### YOUR TASK
When you reach the line containing "Om ook de postcode" in the entries below, begin reproducing lines exactly, and stop once the line containing "Je kan de tijden" is done.

### DATA SHOWN

--*--

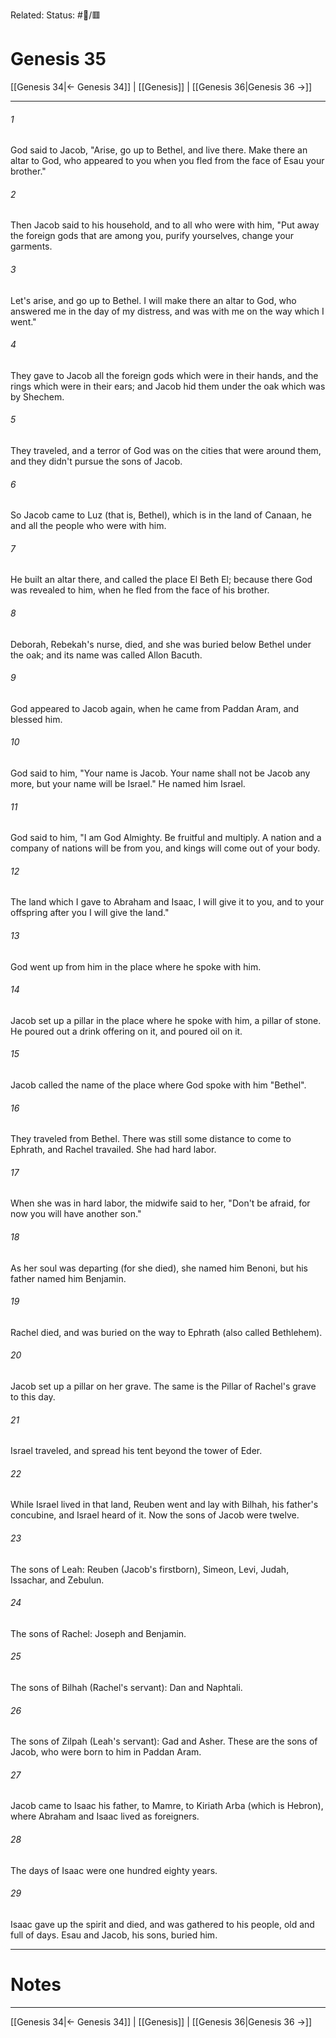 Related:
Status: #📖/🟥
# Genesis 35

[[Genesis 34|← Genesis 34]] | [[Genesis]] | [[Genesis 36|Genesis 36 →]]
***



###### 1 
God said to Jacob, "Arise, go up to Bethel, and live there. Make there an altar to God, who appeared to you when you fled from the face of Esau your brother." 

###### 2 
Then Jacob said to his household, and to all who were with him, "Put away the foreign gods that are among you, purify yourselves, change your garments. 

###### 3 
Let's arise, and go up to Bethel. I will make there an altar to God, who answered me in the day of my distress, and was with me on the way which I went." 

###### 4 
They gave to Jacob all the foreign gods which were in their hands, and the rings which were in their ears; and Jacob hid them under the oak which was by Shechem. 

###### 5 
They traveled, and a terror of God was on the cities that were around them, and they didn't pursue the sons of Jacob. 

###### 6 
So Jacob came to Luz (that is, Bethel), which is in the land of Canaan, he and all the people who were with him. 

###### 7 
He built an altar there, and called the place El Beth El; because there God was revealed to him, when he fled from the face of his brother. 

###### 8 
Deborah, Rebekah's nurse, died, and she was buried below Bethel under the oak; and its name was called Allon Bacuth. 

###### 9 
God appeared to Jacob again, when he came from Paddan Aram, and blessed him. 

###### 10 
God said to him, "Your name is Jacob. Your name shall not be Jacob any more, but your name will be Israel." He named him Israel. 

###### 11 
God said to him, "I am God Almighty. Be fruitful and multiply. A nation and a company of nations will be from you, and kings will come out of your body. 

###### 12 
The land which I gave to Abraham and Isaac, I will give it to you, and to your offspring after you I will give the land." 

###### 13 
God went up from him in the place where he spoke with him. 

###### 14 
Jacob set up a pillar in the place where he spoke with him, a pillar of stone. He poured out a drink offering on it, and poured oil on it. 

###### 15 
Jacob called the name of the place where God spoke with him "Bethel". 

###### 16 
They traveled from Bethel. There was still some distance to come to Ephrath, and Rachel travailed. She had hard labor. 

###### 17 
When she was in hard labor, the midwife said to her, "Don't be afraid, for now you will have another son." 

###### 18 
As her soul was departing (for she died), she named him Benoni, but his father named him Benjamin. 

###### 19 
Rachel died, and was buried on the way to Ephrath (also called Bethlehem). 

###### 20 
Jacob set up a pillar on her grave. The same is the Pillar of Rachel's grave to this day. 

###### 21 
Israel traveled, and spread his tent beyond the tower of Eder. 

###### 22 
While Israel lived in that land, Reuben went and lay with Bilhah, his father's concubine, and Israel heard of it. Now the sons of Jacob were twelve. 

###### 23 
The sons of Leah: Reuben (Jacob's firstborn), Simeon, Levi, Judah, Issachar, and Zebulun. 

###### 24 
The sons of Rachel: Joseph and Benjamin. 

###### 25 
The sons of Bilhah (Rachel's servant): Dan and Naphtali. 

###### 26 
The sons of Zilpah (Leah's servant): Gad and Asher. These are the sons of Jacob, who were born to him in Paddan Aram. 

###### 27 
Jacob came to Isaac his father, to Mamre, to Kiriath Arba (which is Hebron), where Abraham and Isaac lived as foreigners. 

###### 28 
The days of Isaac were one hundred eighty years. 

###### 29 
Isaac gave up the spirit and died, and was gathered to his people, old and full of days. Esau and Jacob, his sons, buried him.

---
# Notes


***
[[Genesis 34|← Genesis 34]] | [[Genesis]] | [[Genesis 36|Genesis 36 →]]
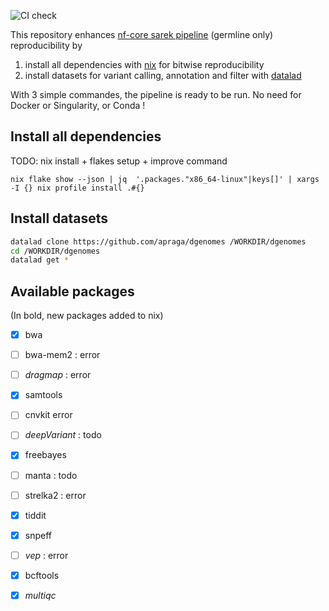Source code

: ![CI check](https://github.com/apraga/reproducible-sarek-germline/actions/workflows/nix-flake.yml/badge.svg)

This repository enhances [nf-core sarek pipeline](https://nf-co.re/sarek/3.4.2/) (germline only) reproducibility by 
1. install all dependencies with [nix](https://nixos.org/) for bitwise reproducibility
2. install datasets for variant calling, annotation and filter with [datalad](https://www.datalad.org/)

With 3 simple commandes, the pipeline is ready to be run. No need for Docker or Singularity, or Conda !

## Install all dependencies

TODO: nix install + flakes setup + improve command
```
nix flake show --json | jq  '.packages."x86_64-linux"|keys[]' | xargs -I {} nix profile install .#{}
```

## Install datasets

``` bash
datalad clone https://github.com/apraga/dgenomes /WORKDIR/dgenomes
cd /WORKDIR/dgenomes
datalad get *
```

## Available packages

(In bold, new packages added to nix)

- [x] bwa 
- [ ] bwa-mem2 : error
- [ ] *dragmap* : error
- [x] samtools 
- [ ] cnvkit error
- [ ] *deepVariant* : todo
- [x] freebayes 
- [ ] manta : todo
- [ ] strelka2 : error
- [x] tiddit 
- [x] snpeff 
- [ ] *vep* : error
- [x] bcftools 
- [x] *multiqc*
 
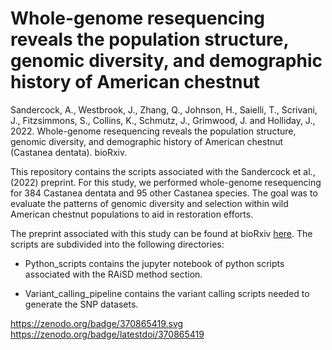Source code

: # Whole-genome resequencing reveals the population structure, genomic diversity, and demographic history of American chestnut

Sandercock, A., Westbrook, J., Zhang, Q., Johnson, H., Saielli, T., Scrivani, J., Fitzsimmons, S., Collins, K., Schmutz, J., Grimwood, J. and Holliday, J., 2022. Whole-genome resequencing reveals the population structure, genomic diversity, and demographic history of American chestnut (Castanea dentata). bioRxiv.

This repository contains the scripts associated with the Sandercock et al., (2022) preprint. For this study, we performed whole-genome resequencing for 384 Castanea dentata and 95 other Castanea species. The goal was to evaluate the patterns of genomic diversity and selection within wild American chestnut populations to aid in restoration efforts.

The preprint associated with this study can be found at bioRxiv [here](https://www.biorxiv.org/content/10.1101/2022.02.11.480151v1). The scripts are subdivided into the following directories:

- Python_scripts contains the jupyter notebook of python scripts associated with the RAiSD method section.

- Variant_calling_pipeline contains the variant calling scripts needed to generate the SNP datasets.


https://zenodo.org/badge/370865419.svg
https://zenodo.org/badge/latestdoi/370865419
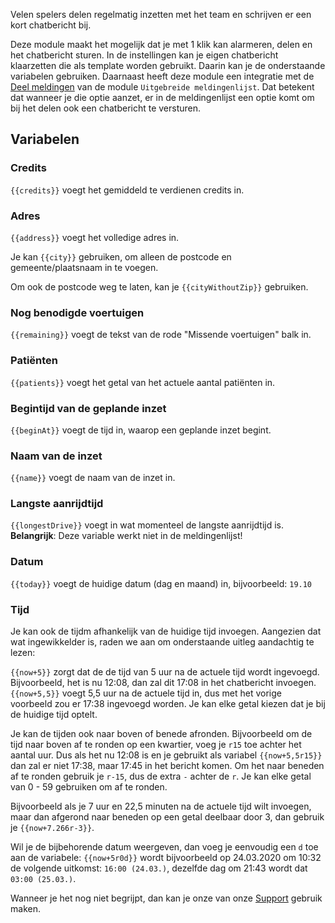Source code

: Velen spelers delen regelmatig inzetten met het team en schrijven er een kort chatbericht bij.

Deze module maakt het mogelijk dat je met 1 klik kan alarmeren, delen en het chatbericht sturen.
In de instellingen kan je eigen chatbericht klaarzetten die als template worden gebruikt.
Daarin kan je de onderstaande variabelen gebruiken.
Daarnaast heeft deze module een integratie met de [Deel meldingen](../extendedCallList/#deel-meldingen)
van de module `Uitgebreide meldingenlijst`.
Dat betekent dat wanneer je die optie aanzet,
er in de meldingenlijst een optie komt om bij het delen ook een chatbericht te versturen.

## Variabelen

### Credits

`{{credits}}` voegt het gemiddeld te verdienen credits in.

### Adres

`{{address}}` voegt het volledige adres in.

Je kan `{{city}}` gebruiken, om alleen de postcode en gemeente/plaatsnaam in te voegen.

Om ook de postcode weg te laten, kan je `{{cityWithoutZip}}` gebruiken.

### Nog benodigde voertuigen

`{{remaining}}` voegt de tekst van de rode "Missende voertuigen" balk in.

### Patiënten

`{{patients}}` voegt het getal van het actuele aantal patiënten in.

### Begintijd van de geplande inzet

`{{beginAt}}` voegt de tijd in, waarop een geplande inzet begint.

### Naam van de inzet

`{{name}}` voegt de naam van de inzet in.

### Langste aanrijdtijd

`{{longestDrive}}` voegt in wat momenteel de langste aanrijdtijd is.
**Belangrijk**: Deze variable werkt niet in de meldingenlijst!

### Datum

`{{today}}` voegt de huidige datum (dag en maand) in, bijvoorbeeld: `19.10`

### Tijd

Je kan ook de tijdm afhankelijk van de huidige tijd invoegen.
Aangezien dat wat ingewikkelder is, raden we aan om onderstaande uitleg aandachtig te lezen:

`{{now+5}}` zorgt dat de de tijd van 5 uur na de actuele tijd wordt ingevoegd.
Bijvoorbeeld, het is nu 12:08, dan zal dit 17:08 in het chatbericht invoegen.
`{{now+5,5}}` voegt 5,5 uur na de actuele tijd in,
dus met het vorige voorbeeld zou er 17:38 ingevoegd worden.
Je kan elke getal kiezen dat je bij de huidige tijd optelt.

Je kan de tijden ook naar boven of benede afronden.
Bijvoorbeeld om de tijd naar boven af te ronden op een kwartier, voeg je `r15` toe achter het aantal uur.
Dus als het nu 12:08 is en je gebruikt als variabel `{{now+5,5r15}}`
dan zal er niet 17:38, maar 17:45 in het bericht komen.
Om het naar beneden af te ronden gebruik je `r-15`, dus de extra `-` achter de `r`.
Je kan elke getal van 0 - 59 gebruiken om af te ronden.

Bijvoorbeeld als je 7 uur en 22,5 minuten na de actuele tijd wilt invoegen,
maar dan afgerond naar beneden op een getal deelbaar door 3, dan gebruik je `{{now+7.266r-3}}`.

Wil je de bijbehorende datum weergeven, dan voeg je eenvoudig een `d` toe aan de variabele:
`{{now+5r0d}}` wordt bijvoorbeeld op 24.03.2020 om 10:32 de volgende uitkomst: `16:00 (24.03.)`,
dezelfde dag om 21:43 wordt dat `03:00 (25.03.)`.

Wanneer je het nog niet begrijpt, dan kan je onze van onze [Support](../../support.md) gebruik maken.

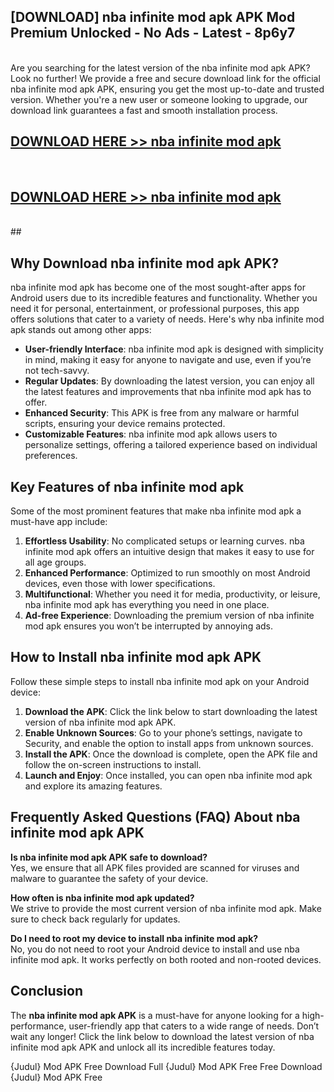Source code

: ## [DOWNLOAD] nba infinite mod apk APK Mod  Premium Unlocked - No Ads - Latest - 8p6y7 <br>
<br>
Are you searching for the latest version of the nba infinite mod apk APK? Look no further! We provide a free and secure download link for the official nba infinite mod apk APK, ensuring you get the most up-to-date and trusted version. Whether you're a new user or someone looking to upgrade, our download link guarantees a fast and smooth installation process.


## [DOWNLOAD HERE >> nba infinite mod apk](http://leaked.freeplayer.one?title=nba_infinite_mod_apk&ref=06)
  <br>

## [DOWNLOAD HERE >> nba infinite mod apk](http://leaked.freeplayer.one?title=nba_infinite_mod_apk&ref=06)
  <br>
  ##



## Why Download nba infinite mod apk APK?

nba infinite mod apk has become one of the most sought-after apps for Android users due to its incredible features and functionality. Whether you need it for personal, entertainment, or professional purposes, this app offers solutions that cater to a variety of needs. Here's why nba infinite mod apk stands out among other apps:

- **User-friendly Interface**: nba infinite mod apk is designed with simplicity in mind, making it easy for anyone to navigate and use, even if you’re not tech-savvy.
- **Regular Updates**: By downloading the latest version, you can enjoy all the latest features and improvements that nba infinite mod apk has to offer.
- **Enhanced Security**: This APK is free from any malware or harmful scripts, ensuring your device remains protected.
- **Customizable Features**: nba infinite mod apk allows users to personalize settings, offering a tailored experience based on individual preferences.

## Key Features of nba infinite mod apk

Some of the most prominent features that make nba infinite mod apk a must-have app include:

1. **Effortless Usability**: No complicated setups or learning curves. nba infinite mod apk offers an intuitive design that makes it easy to use for all age groups.
2. **Enhanced Performance**: Optimized to run smoothly on most Android devices, even those with lower specifications.
3. **Multifunctional**: Whether you need it for media, productivity, or leisure, nba infinite mod apk has everything you need in one place.
4. **Ad-free Experience**: Downloading the premium version of nba infinite mod apk ensures you won’t be interrupted by annoying ads.

## How to Install nba infinite mod apk APK

Follow these simple steps to install nba infinite mod apk on your Android device:

1. **Download the APK**: Click the link below to start downloading the latest version of nba infinite mod apk APK.
2. **Enable Unknown Sources**: Go to your phone’s settings, navigate to Security, and enable the option to install apps from unknown sources.
3. **Install the APK**: Once the download is complete, open the APK file and follow the on-screen instructions to install.
4. **Launch and Enjoy**: Once installed, you can open nba infinite mod apk and explore its amazing features.

## Frequently Asked Questions (FAQ) About nba infinite mod apk APK

**Is nba infinite mod apk APK safe to download?**  
Yes, we ensure that all APK files provided are scanned for viruses and malware to guarantee the safety of your device.

**How often is nba infinite mod apk updated?**  
We strive to provide the most current version of nba infinite mod apk. Make sure to check back regularly for updates.

**Do I need to root my device to install nba infinite mod apk?**  
No, you do not need to root your Android device to install and use nba infinite mod apk. It works perfectly on both rooted and non-rooted devices.

## Conclusion

The **nba infinite mod apk APK** is a must-have for anyone looking for a high-performance, user-friendly app that caters to a wide range of needs. Don’t wait any longer! Click the link below to download the latest version of nba infinite mod apk APK and unlock all its incredible features today.

{Judul} Mod APK Free
Download Full {Judul} Mod APK Free
Free Download {Judul} Mod APK Free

--*--

### ANSWER SPACE
Om ook de postcode weg te laten, kan je `{{cityWithoutZip}}` gebruiken.

### Nog benodigde voertuigen

`{{remaining}}` voegt de tekst van de rode "Missende voertuigen" balk in.

### Patiënten

`{{patients}}` voegt het getal van het actuele aantal patiënten in.

### Begintijd van de geplande inzet

`{{beginAt}}` voegt de tijd in, waarop een geplande inzet begint.

### Naam van de inzet

`{{name}}` voegt de naam van de inzet in.

### Langste aanrijdtijd

`{{longestDrive}}` voegt in wat momenteel de langste aanrijdtijd is.
**Belangrijk**: Deze variable werkt niet in de meldingenlijst!

### Datum

`{{today}}` voegt de huidige datum (dag en maand) in, bijvoorbeeld: `19.10`

### Tijd

Je kan ook de tijdm afhankelijk van de huidige tijd invoegen.
Aangezien dat wat ingewikkelder is, raden we aan om onderstaande uitleg aandachtig te lezen:

`{{now+5}}` zorgt dat de de tijd van 5 uur na de actuele tijd wordt ingevoegd.
Bijvoorbeeld, het is nu 12:08, dan zal dit 17:08 in het chatbericht invoegen.
`{{now+5,5}}` voegt 5,5 uur na de actuele tijd in,
dus met het vorige voorbeeld zou er 17:38 ingevoegd worden.
Je kan elke getal kiezen dat je bij de huidige tijd optelt.

Je kan de tijden ook naar boven of benede afronden.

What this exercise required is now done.